BEGIN TEXT EXTRACT
Is your Cyber Security framework failing your business?

Most businesses appreciate that operating effective management controls is easier when you know exactly where your data and resources sit. Arguably, now that networks are disparate and data could be held anywhere, managing your cyber security framework is becoming more of a challenge.

This is particularly the case when your network involves third party suppliers who may in turn rely upon third-party resources. And then there is the GDPR...with the new regulations come the elevated threat to your business’s compliance and reputation. (It is worth noting here however that compliance does not necessarily guarantee the security processes you are operating are effective). Fair to say, it is a complex environment.

So why has our business environment become subject to such a marked increase in threat?:

The answer probably likes with the changes to our working practices which have come about due to the use of and our increasing reliance on, technology. Cloud services, mobile phones, remote access, video conferencing and multiple networks can, without effective protection, allow easier access into more critical business systems and increase vulnerability. As a result, the threat has not only increased but has become more complex and opportunistic in nature, due to the increased number of potential access points.

What are latest threats?

  1. Sophisticated phishing attacks reporting from O365 and G-mail domains are disguised to look very legitimate but are solely focused on gaining a foothold into your system
  2. Increase in bad actors exploiting weak VPN and Zero-Logon attacks on infrastructure, where subjects expose VPN connectors or domain controllers to the internet
  3. Exposed databases such as mongodb or elastic search with default or weak credentials to the internet are being exploited with data extraction breaches
  4. Code repositories are reporting an increase in users scanning check-in history for potential secrets or access keysIt’s tricky stuff!.

It’s tricky stuff!

What does this all mean for the future?

In short there are a number of key pressure points to be aware of when considering how to ‘future proof’ your IT infrastructure

  1. Be aware - Legacy systems pose a known and certain danger – upgrade and decommission wherever possible. Make sure you embed a robust IT security culture with clear accountability
  2. Maintain your cyber security talent pool– if your organisation lacks the necessary specialists then engage externally. Don’t expose your Cyber Security posture to risk through lack of resources. Seek help!
  3. Threats will increase – this is the one thing we can be sure of. As protections improve so do hackers’ strategies for thwarting them. Regular security assessments form an intrinsic part of a robust security regime; ensure these are carried out by suitably qualified and experienced systems specialists. Risk management programs are underpinned by effective monitoring, logging, alerting and reporting and;
  4. Benchmark and monitor– carry out a thorough IT security audit to establish your current IT security status and put in place a robust plan to drive improvements and remediations.

So, if you are not sure where to start, or how much of a deep dive is necessary to establish your exposure to risk, call us now. Our consultancy and retainer based Cyber Security solutions will get you back on track

So, what steps should you take to protect your business from Cyber Attack?
END TEXT EXTRACT
STATED EXERCISE A: Count the lines of the records that contain the string "time", and give only the number.
BEGIN EXERCISE MATERIALS
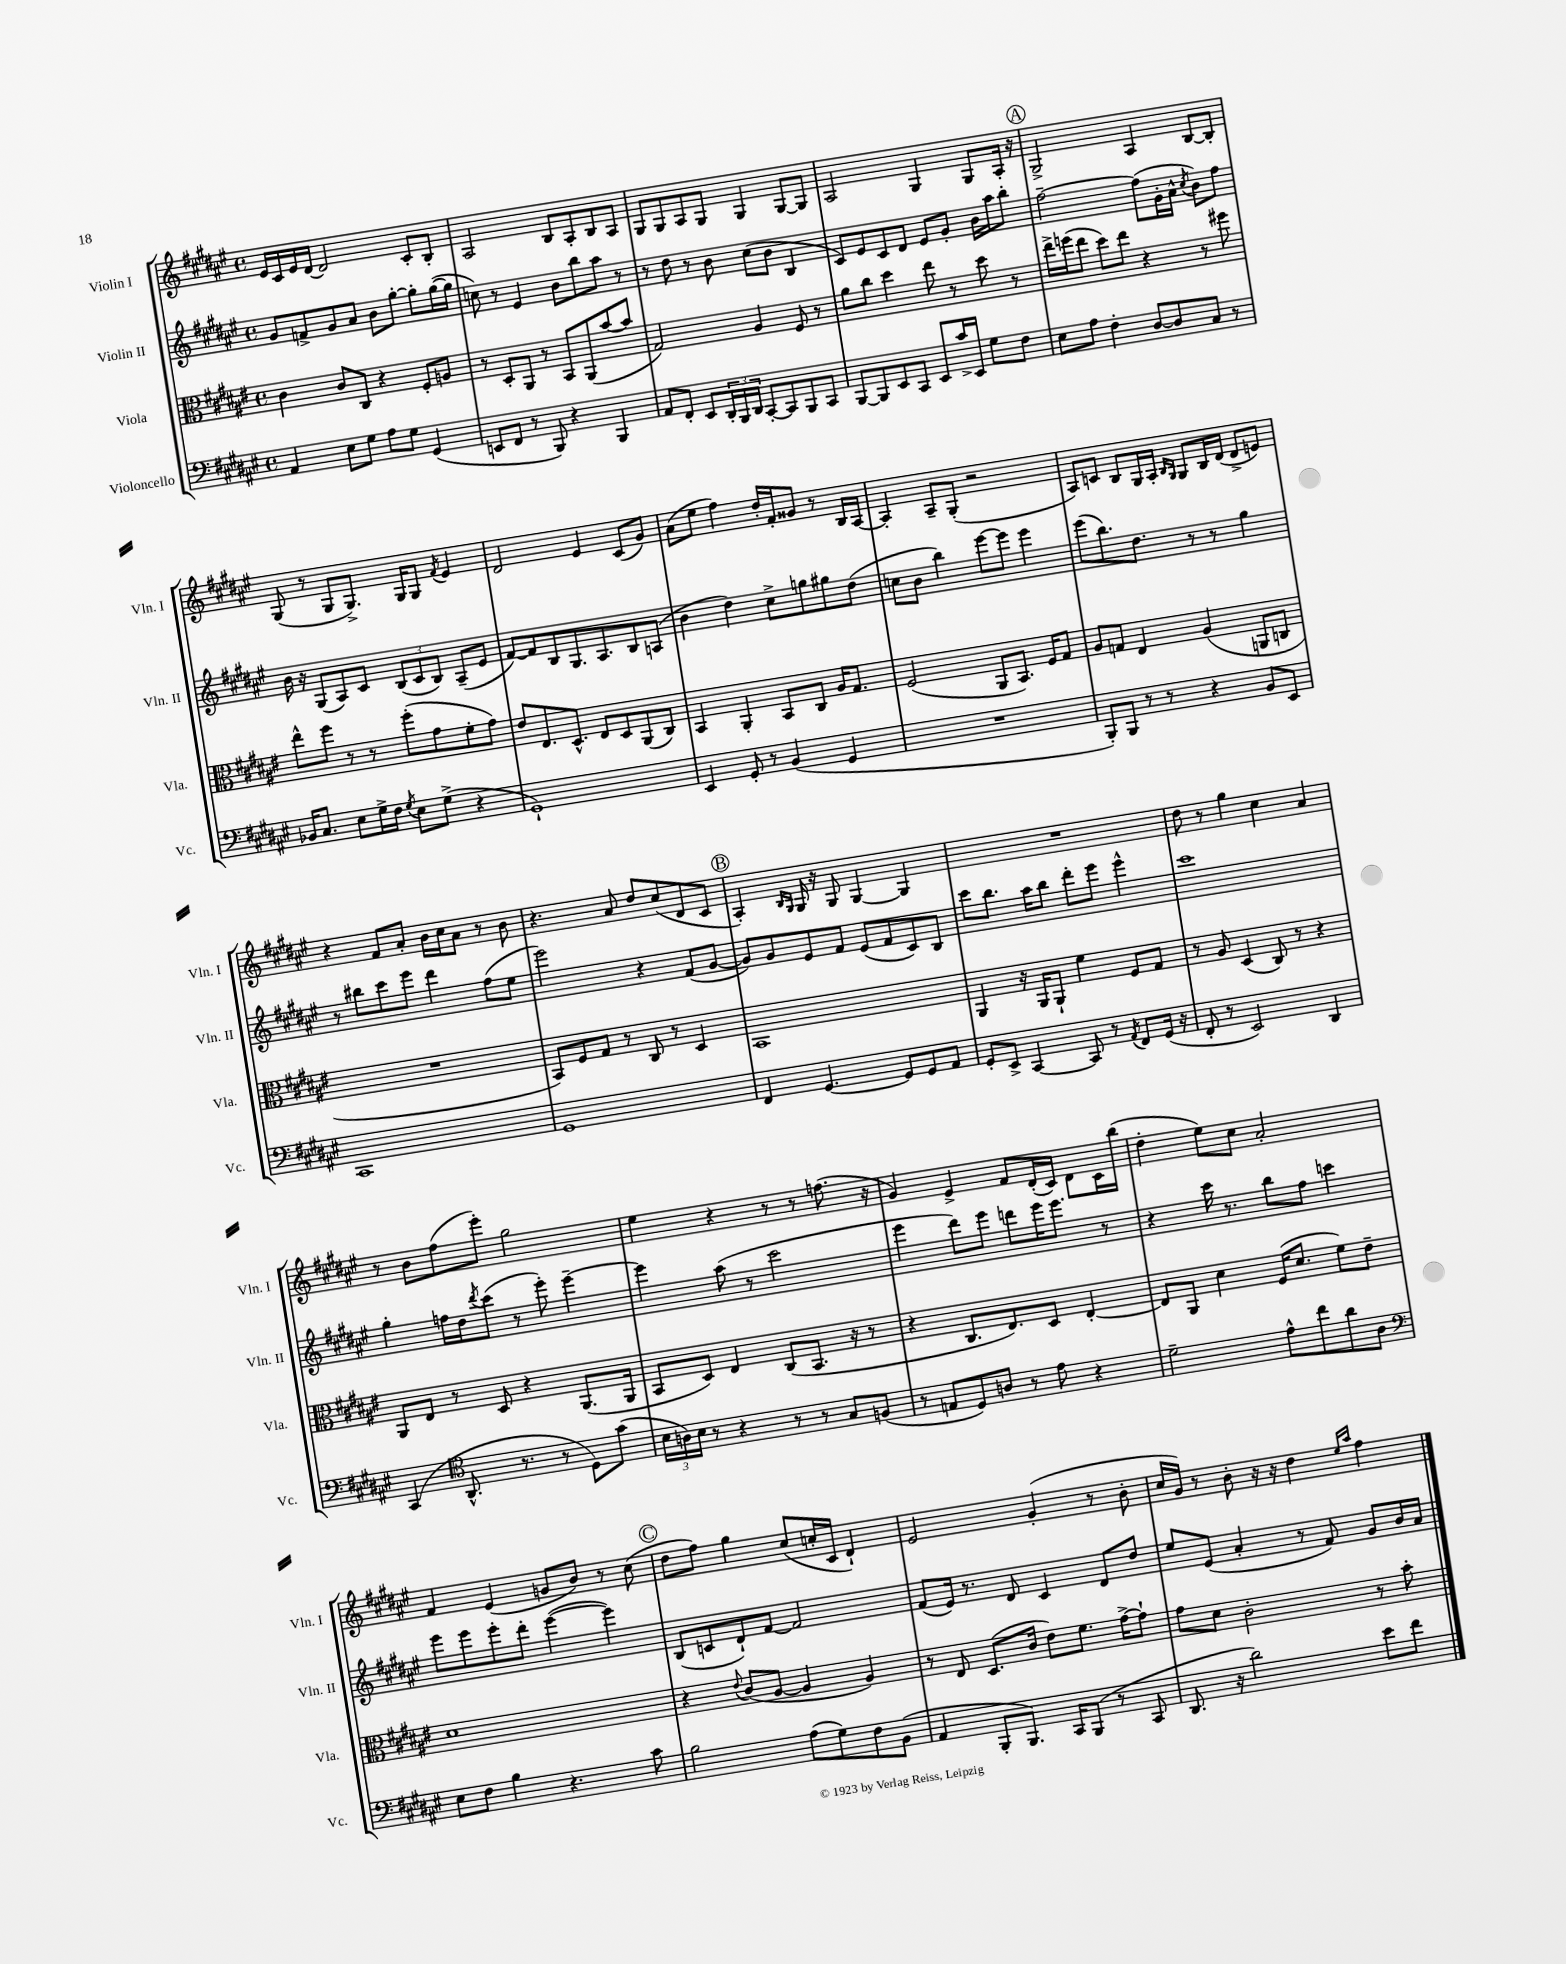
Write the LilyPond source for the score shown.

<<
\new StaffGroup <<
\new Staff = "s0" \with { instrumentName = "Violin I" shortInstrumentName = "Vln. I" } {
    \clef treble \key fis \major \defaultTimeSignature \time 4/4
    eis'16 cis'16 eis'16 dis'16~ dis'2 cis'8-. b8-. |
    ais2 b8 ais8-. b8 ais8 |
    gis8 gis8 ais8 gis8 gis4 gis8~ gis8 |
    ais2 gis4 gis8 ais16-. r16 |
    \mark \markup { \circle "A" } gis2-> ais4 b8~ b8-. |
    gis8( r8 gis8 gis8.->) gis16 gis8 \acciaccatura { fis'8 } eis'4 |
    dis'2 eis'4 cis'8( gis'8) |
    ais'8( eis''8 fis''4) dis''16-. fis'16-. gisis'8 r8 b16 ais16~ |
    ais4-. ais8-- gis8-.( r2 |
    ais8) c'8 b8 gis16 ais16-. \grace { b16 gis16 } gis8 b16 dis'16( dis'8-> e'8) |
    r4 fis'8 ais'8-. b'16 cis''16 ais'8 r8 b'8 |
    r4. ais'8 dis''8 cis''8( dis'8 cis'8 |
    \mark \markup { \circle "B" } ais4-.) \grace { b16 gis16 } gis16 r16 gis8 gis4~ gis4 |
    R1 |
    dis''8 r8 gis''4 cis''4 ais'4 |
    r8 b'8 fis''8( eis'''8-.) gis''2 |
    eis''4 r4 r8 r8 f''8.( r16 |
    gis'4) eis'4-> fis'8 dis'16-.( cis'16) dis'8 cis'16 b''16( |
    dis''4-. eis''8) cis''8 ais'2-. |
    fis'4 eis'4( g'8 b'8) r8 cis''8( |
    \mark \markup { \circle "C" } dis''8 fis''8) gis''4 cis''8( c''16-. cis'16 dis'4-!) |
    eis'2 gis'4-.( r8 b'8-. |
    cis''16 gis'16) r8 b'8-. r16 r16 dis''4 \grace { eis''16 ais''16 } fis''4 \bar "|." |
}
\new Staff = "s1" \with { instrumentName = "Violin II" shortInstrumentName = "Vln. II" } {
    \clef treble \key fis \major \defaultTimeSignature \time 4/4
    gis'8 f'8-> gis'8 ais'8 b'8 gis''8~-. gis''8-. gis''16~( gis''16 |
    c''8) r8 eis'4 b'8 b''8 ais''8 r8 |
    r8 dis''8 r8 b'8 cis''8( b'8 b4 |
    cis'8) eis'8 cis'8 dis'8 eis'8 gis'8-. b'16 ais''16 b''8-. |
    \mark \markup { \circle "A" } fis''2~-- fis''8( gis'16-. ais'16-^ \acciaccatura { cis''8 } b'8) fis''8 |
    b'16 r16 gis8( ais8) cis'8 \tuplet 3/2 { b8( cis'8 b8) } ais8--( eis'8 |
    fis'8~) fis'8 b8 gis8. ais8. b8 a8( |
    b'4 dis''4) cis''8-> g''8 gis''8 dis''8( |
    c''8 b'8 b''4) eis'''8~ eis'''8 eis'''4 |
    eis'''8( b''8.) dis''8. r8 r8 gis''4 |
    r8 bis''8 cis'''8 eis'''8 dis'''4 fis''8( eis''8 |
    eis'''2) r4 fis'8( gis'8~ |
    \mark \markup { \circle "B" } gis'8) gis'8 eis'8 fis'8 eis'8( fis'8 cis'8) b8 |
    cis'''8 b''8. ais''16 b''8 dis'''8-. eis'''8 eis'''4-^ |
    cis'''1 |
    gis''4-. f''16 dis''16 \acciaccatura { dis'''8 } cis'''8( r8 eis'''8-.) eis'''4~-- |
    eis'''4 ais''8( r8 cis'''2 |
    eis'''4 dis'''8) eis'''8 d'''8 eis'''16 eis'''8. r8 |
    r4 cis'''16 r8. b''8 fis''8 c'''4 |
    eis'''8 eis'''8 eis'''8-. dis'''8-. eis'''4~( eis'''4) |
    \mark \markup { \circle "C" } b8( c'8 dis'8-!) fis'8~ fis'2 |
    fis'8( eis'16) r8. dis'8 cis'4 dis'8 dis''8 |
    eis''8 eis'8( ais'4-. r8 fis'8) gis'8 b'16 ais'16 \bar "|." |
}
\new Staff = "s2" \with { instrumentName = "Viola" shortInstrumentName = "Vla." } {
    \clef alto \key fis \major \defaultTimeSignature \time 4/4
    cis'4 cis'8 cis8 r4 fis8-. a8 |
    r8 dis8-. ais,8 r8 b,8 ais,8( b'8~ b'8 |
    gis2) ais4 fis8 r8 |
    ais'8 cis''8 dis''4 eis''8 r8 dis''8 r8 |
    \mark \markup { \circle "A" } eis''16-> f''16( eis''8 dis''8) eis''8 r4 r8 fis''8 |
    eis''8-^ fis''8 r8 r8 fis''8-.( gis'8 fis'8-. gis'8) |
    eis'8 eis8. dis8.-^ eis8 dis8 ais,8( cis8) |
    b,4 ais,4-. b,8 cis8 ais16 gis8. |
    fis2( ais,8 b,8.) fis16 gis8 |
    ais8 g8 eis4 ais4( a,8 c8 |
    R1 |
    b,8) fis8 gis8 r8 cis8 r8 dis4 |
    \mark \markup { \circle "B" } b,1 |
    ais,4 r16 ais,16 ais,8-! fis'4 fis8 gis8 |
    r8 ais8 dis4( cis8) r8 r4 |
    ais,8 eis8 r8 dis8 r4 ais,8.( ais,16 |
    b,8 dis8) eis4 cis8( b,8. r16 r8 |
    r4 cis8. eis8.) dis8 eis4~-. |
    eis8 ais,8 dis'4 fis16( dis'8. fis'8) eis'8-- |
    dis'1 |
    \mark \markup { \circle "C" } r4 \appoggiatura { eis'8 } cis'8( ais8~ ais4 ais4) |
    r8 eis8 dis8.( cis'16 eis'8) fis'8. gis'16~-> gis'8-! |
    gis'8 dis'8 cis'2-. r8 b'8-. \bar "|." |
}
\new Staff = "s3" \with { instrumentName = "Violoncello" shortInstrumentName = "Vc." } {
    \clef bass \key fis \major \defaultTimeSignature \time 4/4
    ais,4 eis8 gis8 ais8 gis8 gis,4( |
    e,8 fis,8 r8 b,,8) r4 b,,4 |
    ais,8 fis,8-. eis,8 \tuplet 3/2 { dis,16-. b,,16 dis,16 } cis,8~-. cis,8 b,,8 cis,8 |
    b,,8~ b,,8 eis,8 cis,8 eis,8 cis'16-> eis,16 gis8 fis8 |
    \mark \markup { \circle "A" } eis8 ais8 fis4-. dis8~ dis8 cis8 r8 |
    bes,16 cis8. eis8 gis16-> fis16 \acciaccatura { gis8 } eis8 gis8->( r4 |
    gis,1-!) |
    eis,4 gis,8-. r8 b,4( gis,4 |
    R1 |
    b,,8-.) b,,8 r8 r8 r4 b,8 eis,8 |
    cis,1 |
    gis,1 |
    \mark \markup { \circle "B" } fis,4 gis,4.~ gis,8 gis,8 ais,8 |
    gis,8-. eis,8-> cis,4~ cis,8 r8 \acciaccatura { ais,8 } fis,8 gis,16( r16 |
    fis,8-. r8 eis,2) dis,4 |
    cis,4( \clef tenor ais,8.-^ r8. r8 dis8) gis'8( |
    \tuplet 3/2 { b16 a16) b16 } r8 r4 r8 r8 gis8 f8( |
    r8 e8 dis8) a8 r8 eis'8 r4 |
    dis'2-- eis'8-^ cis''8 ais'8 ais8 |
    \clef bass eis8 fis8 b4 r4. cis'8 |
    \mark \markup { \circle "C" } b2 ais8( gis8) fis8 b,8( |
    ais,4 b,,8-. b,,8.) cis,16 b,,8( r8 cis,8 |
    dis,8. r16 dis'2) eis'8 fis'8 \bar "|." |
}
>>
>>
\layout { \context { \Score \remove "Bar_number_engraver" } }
END EXERCISE MATERIALS
STATED EXERCISE B: Retype the passage of the cyber security article between "1. Be aware" and "resources. Seek help!", inclusive, without altering anything.

CORRECT ANSWER A: 4

CORRECT ANSWER B:
1. Be aware - Legacy systems pose a known and certain danger – upgrade and decommission wherever possible. Make sure you embed a robust IT security culture with clear accountability
  2. Maintain your cyber security talent pool– if your organisation lacks the necessary specialists then engage externally. Don’t expose your Cyber Security posture to risk through lack of resources. Seek help!